SK hynix et Samsung Electronics ont refusé la proposition de Korea Electric Power Corp. (KEPCO) visant à encaisser à l’avance environ cinq ans de factures d’électricité. Le montant envisagé atteignait 25 000 milliards de wons : environ 5 000 milliards pour SK hynix et 20 000 milliards pour Samsung Electronics Aucun paiement n’a été effectué et aucun accord définitif n’a été conclu.

Le prépaiement proposé en un coup d’œil

EntreprisePrépaiement proposéDurée approximativeObjectif d’infrastructure
SK hynixEnviron 5 000 milliards de wonsEnviron cinq ans de factures d’électricitéRéseau électrique et complexes industriels de semi-conducteurs
Samsung ElectronicsEnviron 20 000 milliards de wonsEnviron cinq ans de factures d’électricitéRéseau électrique et complexes industriels de semi-conducteurs

Le réseau électrique que KEPCO voulait financer

Korea Electric Power Corp. (KEPCO) voulait utiliser ces avances pour accélérer la construction du réseau de transport et des infrastructures électriques desservant des complexes industriels avancés. Le projet concernait notamment les pôles de semi-conducteurs de Yongin et de la région sud-ouest de Honam.

L’enjeu est très concret : les usines de puces nécessitent une alimentation électrique stable et des capacités de réseau adaptées à leur développement. Le prépaiement devait fournir à KEPCO une source de financement directe pour ces investissements, plutôt que de dépendre uniquement de nouvelles émissions obligataires.

Les modalités financières évoquées pour cette proposition n’étaient pas arrêtées sous la forme d’un contrat. Elles comprenaient notamment un rendement supérieur à celui des obligations d’État sud-coréennes à deux ans, avec une imputation des intérêts sur de futures factures d’électricité.

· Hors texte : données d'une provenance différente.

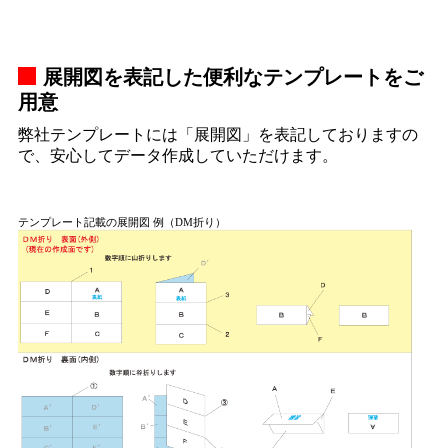
展開図を表記した便利なテンプレートをご
用意
弊社テンプレートには「展開図」を表記しておりますの
で、安心してデータ作成していただけます。
テンプレート記載の展開図 例（DM折り）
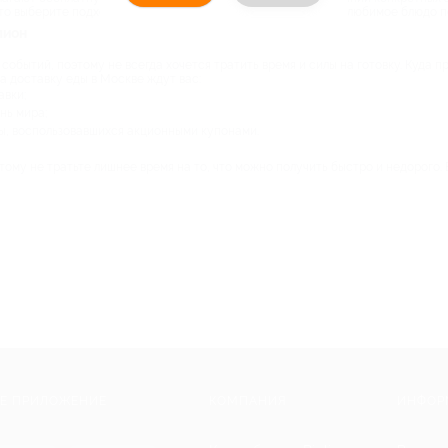
сто выберите подходящий купон на доставку еды и закажите любимое блюдо 
лион
обытий, поэтому не всегда хочется тратить время и силы на готовку. Куда п
а доставку еды в Москве ждут вас:
авки;
нь мира;
ы, воспользовавшихся акционными купонами.
тому не тратьте лишнее время на то, что можно получить быстро и недорого.
Е ПРИЛОЖЕНИЕ
КОМПАНИЯ
ИНФОР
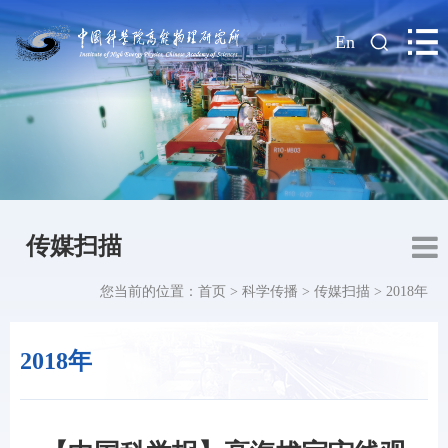
|
En
传媒扫描
您当前的位置：
首页
>
科学传播
>
传媒扫描
>
2018年
2018年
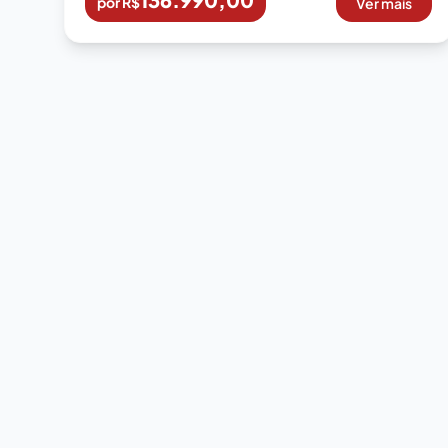
por R$
Ver mais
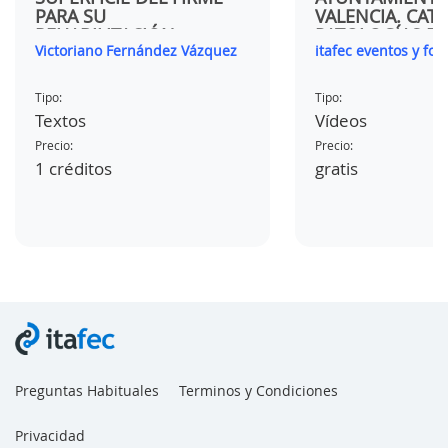
PARA SU
VALENCIA. CAT
REHABILITACIÓN
PATOLOGÍAS E
Victoriano Fernández Vázquez
itafec eventos y fo
PAVIMENTOS 
Tipo:
Tipo:
Textos
Vídeos
Precio:
Precio:
1 créditos
gratis
Preguntas Habituales
Terminos y Condiciones
Privacidad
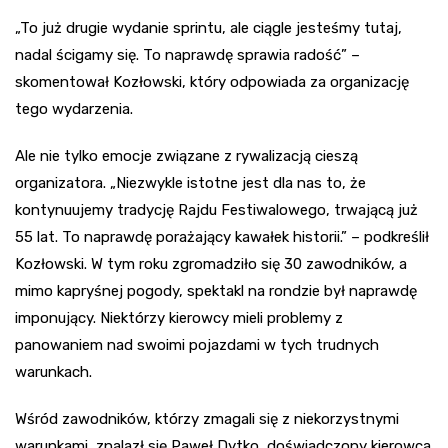
„To już drugie wydanie sprintu, ale ciągle jesteśmy tutaj,
nadal ścigamy się. To naprawdę sprawia radość” –
skomentował Kozłowski, który odpowiada za organizację
tego wydarzenia.
Ale nie tylko emocje związane z rywalizacją cieszą
organizatora. „Niezwykle istotne jest dla nas to, że
kontynuujemy tradycję Rajdu Festiwalowego, trwającą już
55 lat. To naprawdę porażający kawałek historii.” – podkreślił
Kozłowski. W tym roku zgromadziło się 30 zawodników, a
mimo kapryśnej pogody, spektakl na rondzie był naprawdę
imponujący. Niektórzy kierowcy mieli problemy z
panowaniem nad swoimi pojazdami w tych trudnych
warunkach.
Wśród zawodników, którzy zmagali się z niekorzystnymi
warunkami, znalazł się Paweł Dytko, doświadczony kierowca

Le refus des deux entreprises a empêché la conclusion de l’opération.

Pourquoi les fabricants de puces ont refusé

Le motif rapporté tient à la durée de l’engagement : SK hynix et Samsung Electronics ne pouvaient pas considérer comme acquise la poursuite, pendant cinq ans, du cycle favorable des semi-conducteurs et de l’intelligence artificielle.

Verser plusieurs milliers de milliards de wons à l’avance aurait donc immobilisé une somme considérable alors que les perspectives du marché pouvaient évoluer. Pour SK hynix, la contribution envisagée représentait environ cinq années de paiements d’électricité précédents, soit près de 5 000 milliards de wons.

Samsung aurait communiqué son refus le 9 septembre par l’intermédiaire d’un vice-président. Le rejet par les deux entreprises a été rapporté le 14 septembre 2026.

La pression financière de KEPCO

La proposition s’inscrivait dans un contexte difficile pour Korea Electric Power Corp. (KEPCO). Ses passifs totaux étaient rapportés à 210 700 milliards de wons à la fin juin 2026, tandis que ses frais d’intérêts atteignaient environ 11,5 milliards de wons par jour.

Obtenir une avance des deux principaux fabricants de puces aurait permis à KEPCO de réduire sa dépendance à de nouvelles émissions obligataires pour financer le renforcement du réseau. Le refus ferme toutefois cette voie de financement proposée aux entreprises concernées.

KEPCO doit s’appuyer sur ses ressources existantes et sur les émissions obligataires pour financer ces investissements, sans les 25 000 milliards de wons de prépaiements envisagés.